Let’s assume, for a second, that printing more money at the expense of the taxpayers and the taxpayers’ children actually will work to stimulate our economy (it won’t, we know that, but bear with me). If we are going to write an enormous blank check, shouldn’t the money go to those who can best and most efficiently turn that money into economic growth? Shouldn’t that distinction be made based upon capability, not color? And, for that matter, shouldn’t the infrastructure projects be completed by those with the requisite experience, rather than those who simply need the work?
Not anymore. If we gave the money to those who knew how to handle it, if we paid for workers qualified to do the work, those who would squander the money would be unfairly treated. From a WorldNetDaily piece:
“It seems to me that infrastructure spending is a very important and good way of stimulating the economy. The challenge will be to do it quickly, to find projects that can be done that will have a high social return, that also can be done with the greatest speed possible,” Reich said.
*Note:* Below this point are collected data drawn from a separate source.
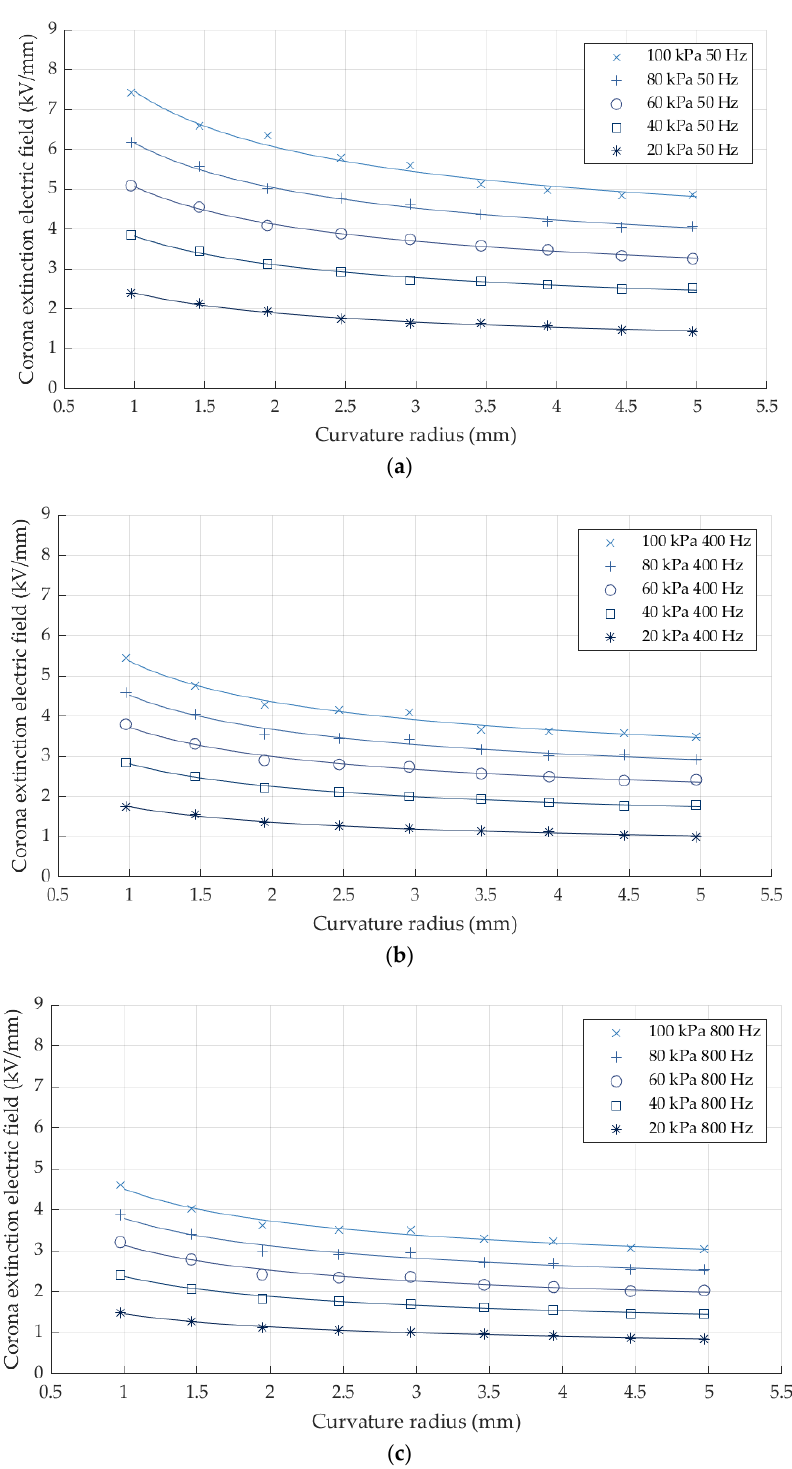
Figure 6. Corona extinction electric field strength versus the curvature radius of the sphere. ( a ) Peak’s curve regression for 50 Hz. ( b ) Peak’s curve regression for 400 Hz. ( c ) Peak’s curve regression for 800 Hz.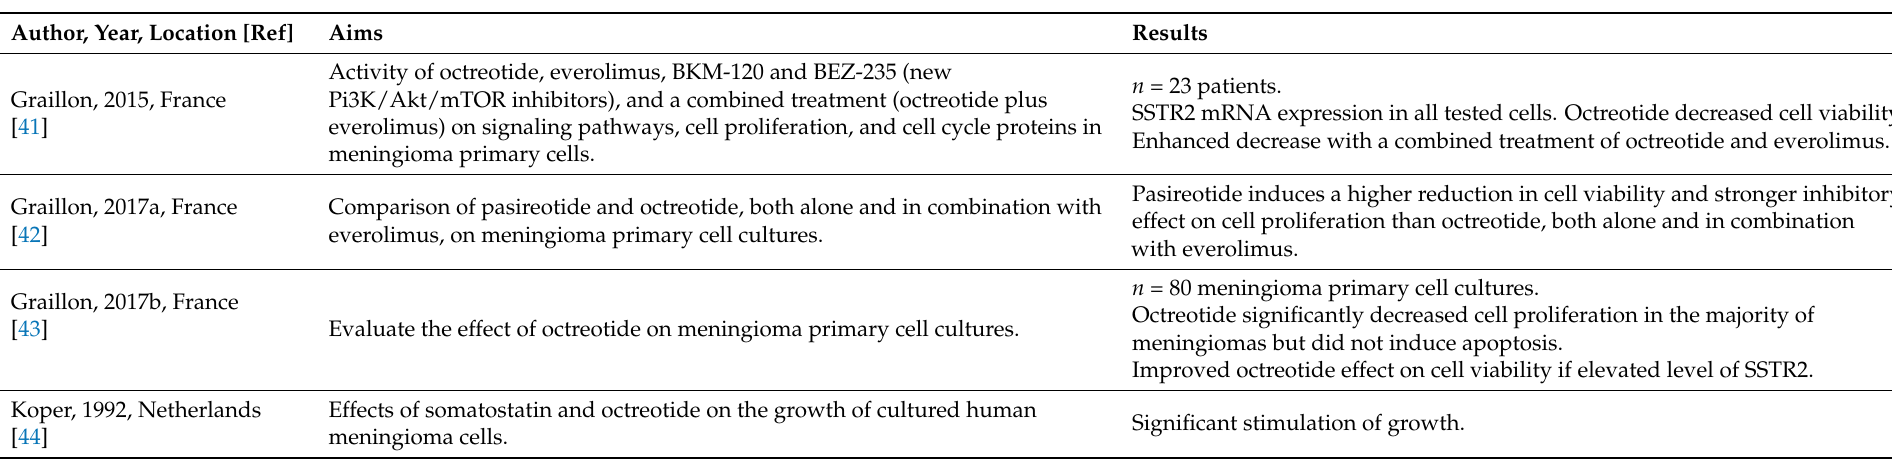
Table 2. Overview of the four included in vitro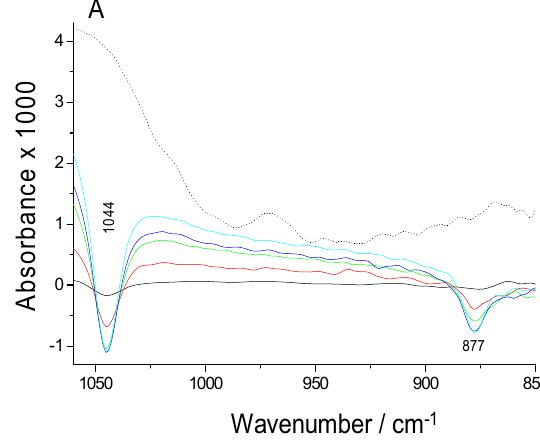
Figure 3. Enzymatic reaction of ADH. (A) Series of overlaid spectra (solid line) of infrared absorbance changes upon ethanol addition to ADH, recorded for 30 minutes. The spectra in solid line were recorded at 12 s (black), 4 min (red), 8 min (green), 16 min (blue) and 30 min (cyan). The dotted line is the last spectrum (30 min) of the control experiments without substrate. (B) Kinetics of the enzymatic reaction of ADH monitored by the integrated band intensity at 877 cm -1 for reaction (black) and the control (red)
“I am concerned, as I’m sure many of you are, that these jobs not simply go to high skilled people who are already professionals or to white male construction workers,” he said.
The hearing took place two weeks before Obama was inaugurated.
“I have nothing against white male construction workers,” Reich said. “I’m just saying there are a lot of other people who have needs as well.
“There are ways in which the money can be, criteria can be set so the money does go to others, the long term unemployed, minorities, women,” he said.
Rep. Charles Rangel, D-N.Y., appeared to agree, suggesting federal money be directed to specific groups of people.
The federal government, he said, must “remove the discretion” about where the funds go, or what projects would be involved, even to the point of eliminating any input from governors or state legislatures.
Reich agreed: “Governors ought to be, should be given a choice of signing on the bottom line or not.”
Then Rangel noted the “middle class” would be unlikely to create any opposition to funds directed to minorities.
“One thing that you can depend on, you don’t have to be worried about what the middle class is going to do. Things are so bad, they have to put food on their tables, get clothes for their kids, get them in school,” he said.
I think I finally get the whole “hope” and “change” thing now. We’ve changed presidents since Bill Clinton disregarded common sense in favor of increased government control and in the name of “social engineering,” and we can only hope that Barack Obama’s plans to disregard common sense in favor of increased government control and in the name of “social engineering” will somehow go better now than it did the first time.
Look at it this way: Obama, through the thick and thin of his first 72 hours as president of the United States, is keeping one of his campaign promises — transparency. When we look at his economic advisers and their plans, after all, spotting the socialism and the penchant for a bloated, overreaching federal government is easy.